» **Work instructions**: Work through the data line by line, gathering every line that has the word "Tipo".

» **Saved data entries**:
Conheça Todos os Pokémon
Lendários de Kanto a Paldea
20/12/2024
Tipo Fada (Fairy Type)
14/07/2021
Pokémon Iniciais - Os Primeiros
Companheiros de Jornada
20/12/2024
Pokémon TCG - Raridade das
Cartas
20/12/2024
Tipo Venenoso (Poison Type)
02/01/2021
==
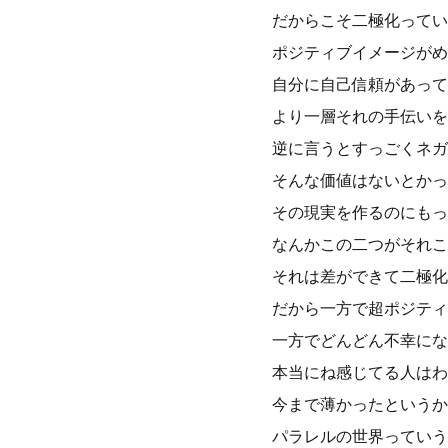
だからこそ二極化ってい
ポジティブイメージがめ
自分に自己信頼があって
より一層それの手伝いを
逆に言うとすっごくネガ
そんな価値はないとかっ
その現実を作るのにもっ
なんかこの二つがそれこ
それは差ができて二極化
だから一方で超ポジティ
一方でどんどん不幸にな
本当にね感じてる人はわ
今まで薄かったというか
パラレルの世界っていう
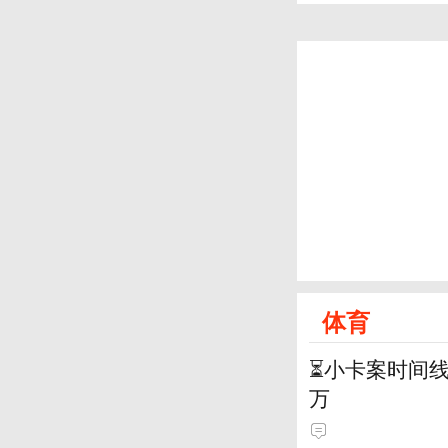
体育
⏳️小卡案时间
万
* * *
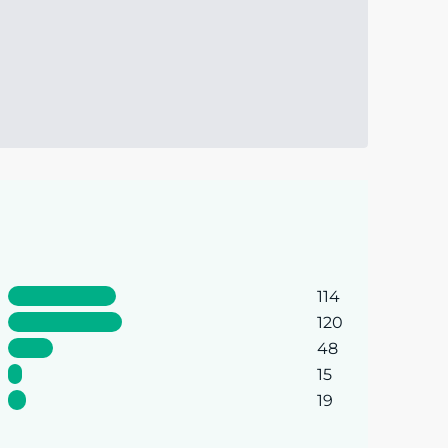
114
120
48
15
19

» **Your solution**:
Tipo Fada (Fairy Type)
Tipo Venenoso (Poison Type)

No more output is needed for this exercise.